Brent Vernon is focused on creating a safer, more efficient alternative. A bioengineering professor at Arizona State University’s Ira Fulton School of Engineering, Vernon is developing temperature-sensitive polymer gels that can be injected into the vascular system to stop unwanted blood flow. They can also be used to deliver drugs to targeted areas of the body.

The gels are particularly useful in treating dangerous, bulging blood vessels known as aneurysms. “With an aneurysm, a bubble forms off the blood vessel,” Vernon explains. “You could use the gel to fill up that bubble and keep it from rupturing.”

Other uses include delivery of chemotherapy drugs. “Because the drugs are toxic, you can’t give a very high concentration,” Vernon says. “But if you put the drug inside a gel and it can diffuse out slowly, then you can give a lot more drug. One dose could contain enough for slow release delivery over an entire week or even a month.”

Many materials, when under constant stress and temperature in the body, begin to swell or flow out of the target region. As a result, they block undesirable vessel regions. Others gel too quickly before they enter the blood stream. They get trapped in catheters and never reach their destination. Other materials don’t solidify quickly enough in the blood vessel. They end up being distributed elsewhere in the body away from where they are needed.

Vernon has developed gels that solve many of those problems. To make them, he creates long chains of molecules called polymers in his laboratory. To create polymers, he combines a series of smaller molecules in organic solvents. He then purifies the new substances and dries them to remove unwanted solvent.

The end result is a powdery material that dissolves when combined with liquid. It remains as a liquid at room temperature, but gels at body temperature when injected.

These temperature-responsive materials are known as in situ gels. Such gels form in two ways: physical and chemical. The material begins to gel when injected, but solidifies over time. This helps help the gel stay in place.

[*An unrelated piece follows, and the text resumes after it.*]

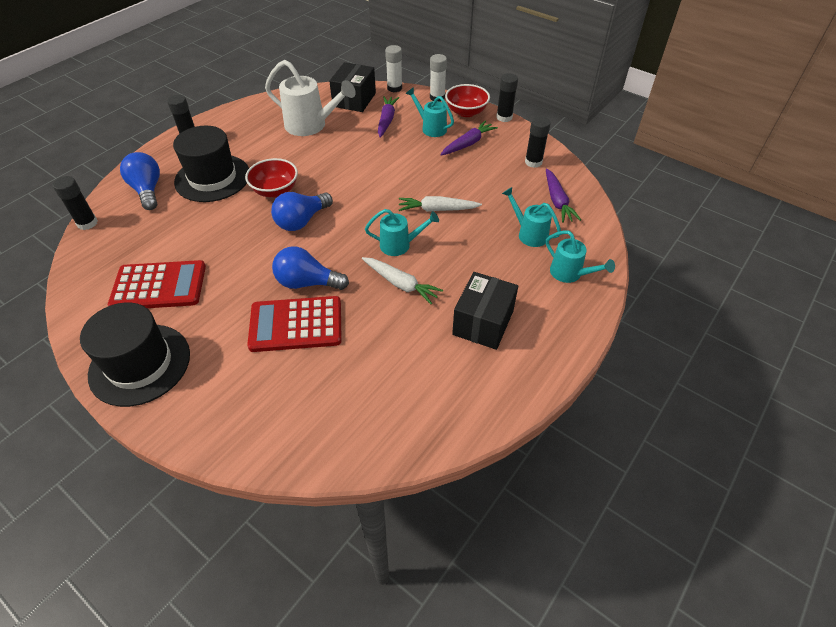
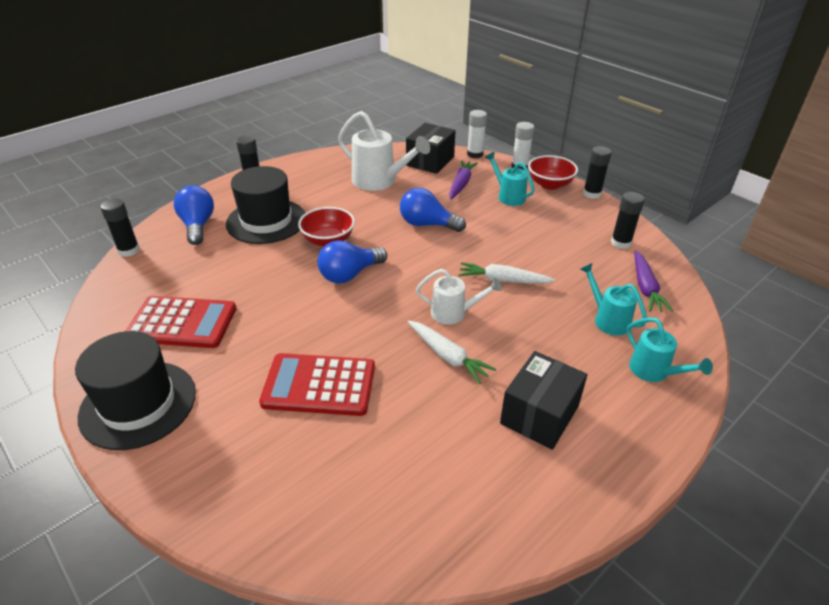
camera: 10 degrees right, 10 degrees down
blue light bulb [272,246,349,290] -> blue light bulb moved to [400,188,466,232]
turquoise watering can [365,209,439,256] -> white watering can [416,269,502,325]
purple carrot [441,121,498,156] -> none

“At body temperature, the polymers in physical gels precipitate into a solid form out of the injectable solution. They entangle around each other, creating a spaghetti-like mass,” explains Vernon. “Conversely, chemical gels involve a chemical bond, or cross-link, between the polymers. Materials that are both physical and chemical will gel by entanglement and by cross-linking.” The result will be stronger, more effective gels.

While degradable gels have been used in drug delivery for years, the non-degradable endovascular application is unique. Within three to four years, Vernon expects that patients with vascular problems will benefit from the myriad computer analyses and cell culture studies conducted in his lab.

“The implications are far-reaching,” says Vernon. He and fellow ASU researchers at the Harrington Department of Bioengineering, Michael Caplan, Bae Hoon Lee, and Christine Pauken, are beginning to study the relationship between polymer gels and stem cell production.

ASU’s polymer gels could feature a scaffold that is ideal for carrying signals that “tell” stem cells to divide and grow, he says. Mass production of stem cells could impact maladies ranging from Parkinson’s disease and arthritis to cancer and diabetes.


Brent Vernon’s research is supported by the National Institutes of Health and Arizona Technology Enterprises, in collaboration with the Barrow Neurological Institute in Phoenix.